Some background on how pairing systems work.
Updated Thu Mar 31 08:59:40 EST 2005 for tsh 2.800.
This section discusses the theory behind scheduling pairings for tournaments. For information about how to implement pairings in tsh, please refer to the section on configuring tsh.
Choosing a pairing system is a balancing act among several conflicting goals. A pairing system should be fair: ideally, players should end up ranked the same way whether you list them by performance rating or wins and spread. A pairing system should be fast: ideally, players should not have to wait to find out who their opponents are. A pairing system should be fun: ideally, the outcome of the tournament should not be determined until the end and in the last rounds contenders should be playing each other.
A fair or fun pairing system cannot be fast, because getting the pairings just right usually involves waiting until the last game finishes each round before deciding pairings for the next round. A round robin seems fairest (everyone faces as close to the same field as they could face, without playing themselves), but is rarely fun, because of the difficulty in predicting who will be in contention at the end of the tournament.
Some directors favour fairness (and simplicity) and divide their players into small groups so that they can all play round robins. This has the advantage that the director doesn't have to do any work to figure out the pairings (but s/he wouldn't have to anyway with this software), but the disadvantages that the prize pools and the potential ratings changes end up being relatively small. Most players prefer the larger ratings swings and prize pools that come with playing in larger groups.
Swiss pairings were invented to deal with the problem of tournaments where the number of players is vastly larger than the number of rounds, and they work well under such circumstances at preventing contenders from playing each other until late in the tournament, if ever. In ideal Swiss pairings, the top half of each group of players who have the same number of wins plays the bottom half. Portland (or Fontes) Swiss pairings improve on the logistics of Swiss pairings by pairing based on results from one round previous: players are arranged into win groups based on how many wins they had in round N-2 when pairing for round N.
With regular Swiss pairings, round N pairings cannot be determined until after all of round N's games have reported in, which can result in games starting 70-75 minutes apart. With Fontes Swiss pairings, games can be scheduled to start hourly, allowing an extra game to be played in a typical daily schedule.

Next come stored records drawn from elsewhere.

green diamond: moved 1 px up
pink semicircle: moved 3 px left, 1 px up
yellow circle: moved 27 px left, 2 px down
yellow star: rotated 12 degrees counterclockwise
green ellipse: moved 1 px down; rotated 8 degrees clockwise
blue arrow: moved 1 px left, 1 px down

Each pairing command (except for RoundRobin) lets you specify how many repeat pairings a player is permitted. Early in a tournament, this should be zero, as no one should play a given opponent twice if it can be avoided. Later on in a long tournament (at least with typical North American group sizes), it should be greater than zero, so that the tournament is decided based on results between contenders rather than contenders competing to see which weaker players they can beat by how much. You should decide beforehand at what point you are going to allow repeat pairings. A good time to do so is after a break, so that people who end up playing each other two games in a row have a chance to stretch their legs first. You may also use a criterion such as "whenever pairing without repeats would pair the leader out of his quartile", though since that criterion isn't yet implemented in tsh (because no one's asked), you'll have to set that up manually.
Many tournaments end with a king-of-the-hill (KOTH) round, whether earlier rounds are paired round-robin or Swiss. The final KOTH round is customarily paired with no restrictions on repeats (enter a number of permitted repeats one greater than in the previous round), and not Fontes (i.e. based on the results of the immediately preceding, not second preceding, round).

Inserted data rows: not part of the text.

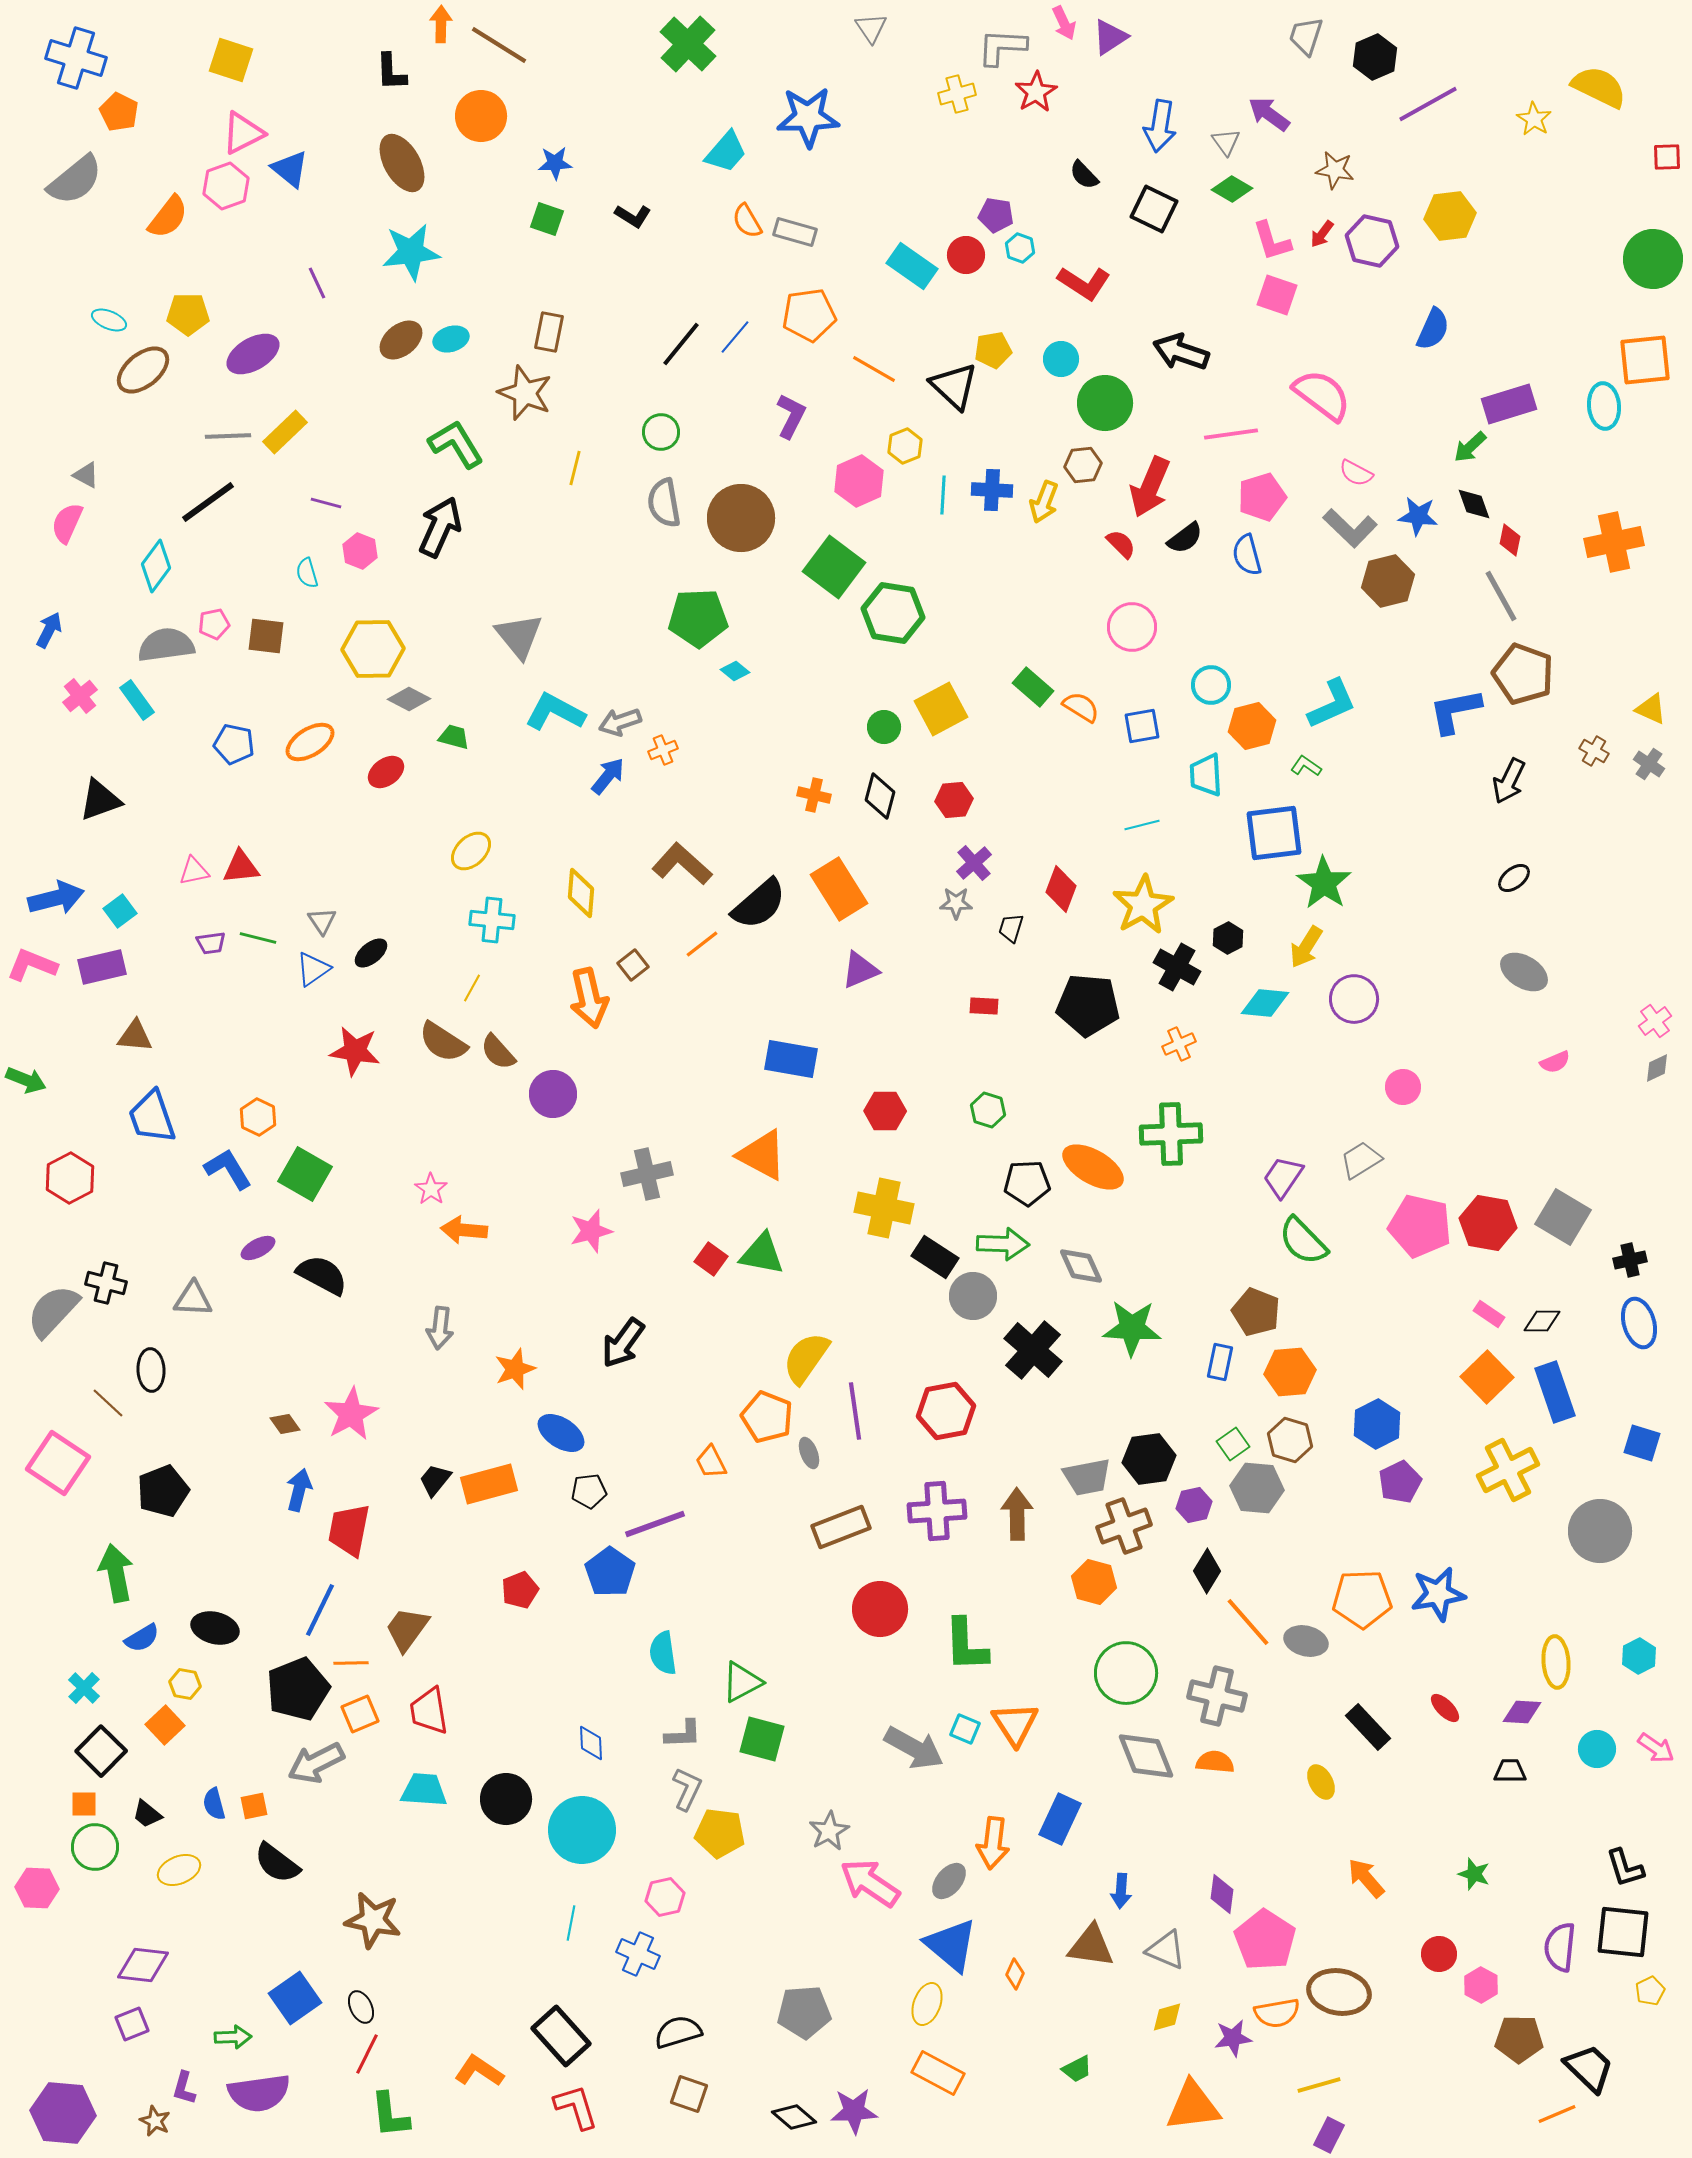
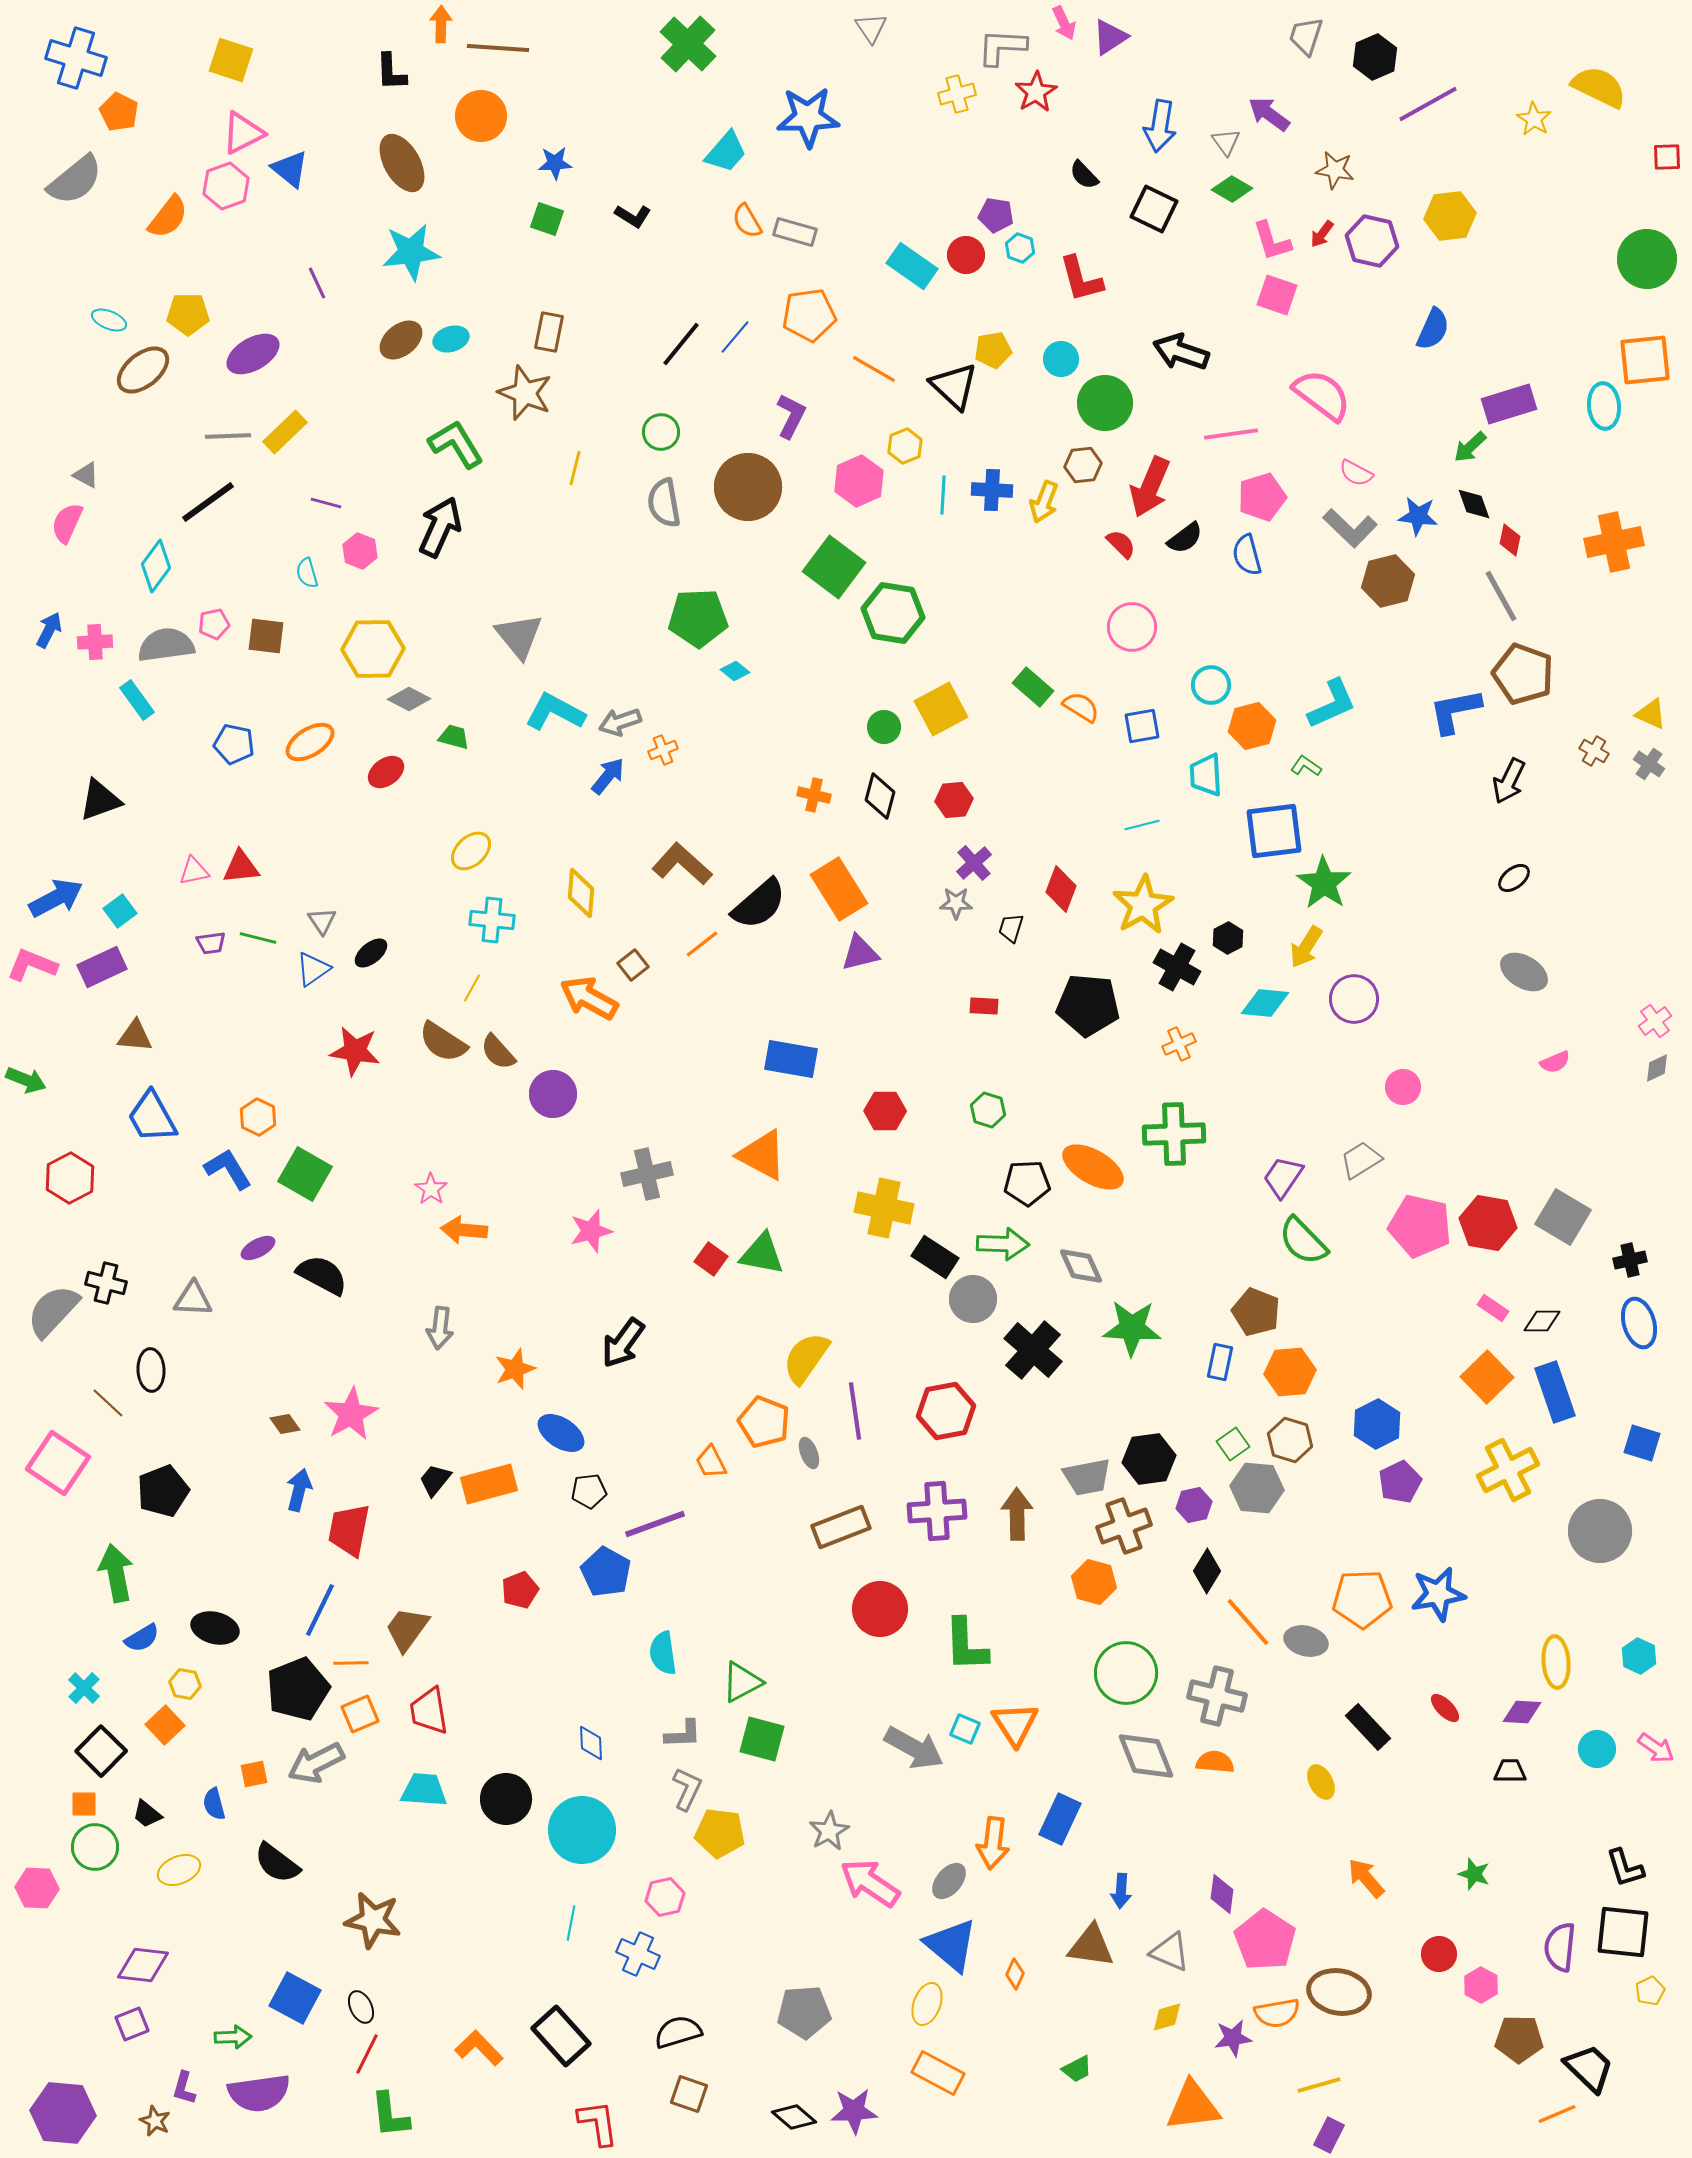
brown line at (499, 45): moved 1 px left, 3 px down; rotated 28 degrees counterclockwise
green circle at (1653, 259): moved 6 px left
red L-shape at (1084, 283): moved 3 px left, 4 px up; rotated 42 degrees clockwise
brown circle at (741, 518): moved 7 px right, 31 px up
pink cross at (80, 696): moved 15 px right, 54 px up; rotated 36 degrees clockwise
yellow triangle at (1651, 709): moved 5 px down
blue square at (1274, 833): moved 2 px up
blue arrow at (56, 898): rotated 14 degrees counterclockwise
purple rectangle at (102, 967): rotated 12 degrees counterclockwise
purple triangle at (860, 970): moved 17 px up; rotated 9 degrees clockwise
orange arrow at (589, 998): rotated 132 degrees clockwise
blue trapezoid at (152, 1117): rotated 10 degrees counterclockwise
green cross at (1171, 1134): moved 3 px right
gray circle at (973, 1296): moved 3 px down
pink rectangle at (1489, 1314): moved 4 px right, 6 px up
orange pentagon at (767, 1417): moved 3 px left, 5 px down
blue pentagon at (610, 1572): moved 4 px left; rotated 6 degrees counterclockwise
cyan hexagon at (1639, 1656): rotated 8 degrees counterclockwise
orange square at (254, 1806): moved 32 px up
gray triangle at (1166, 1950): moved 4 px right, 2 px down
blue square at (295, 1998): rotated 27 degrees counterclockwise
orange L-shape at (479, 2071): moved 23 px up; rotated 12 degrees clockwise
red L-shape at (576, 2107): moved 22 px right, 16 px down; rotated 9 degrees clockwise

I usually begin tournaments with a fixed three-round schedule that picks players for round-robin quads at random from each quartile, then pair a certain number of Swiss rounds (regular Swiss after session breaks, Fontes Swiss mid-session), allowing repeats at some point, then end with a KOTH allowing one more repeat than in the preceding round.

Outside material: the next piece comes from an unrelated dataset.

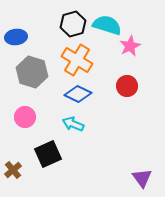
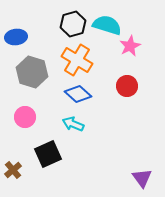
blue diamond: rotated 16 degrees clockwise
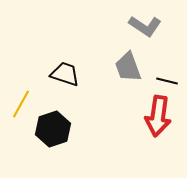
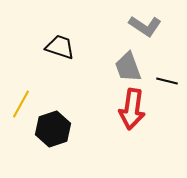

That does mean that after a break, two consecutive rounds are paired based on the same round's standings, but since the program checks to avoid repeat pairings, this doesn't cause trouble. If you use this scheme though, do not increase the number of repeat pairings permitted in either of the first two rounds of a session: always do so only in the third or fourth round. Increasing pairings at the wrong point in a session can lead to large numbers of back-to-back repeats and player complaints.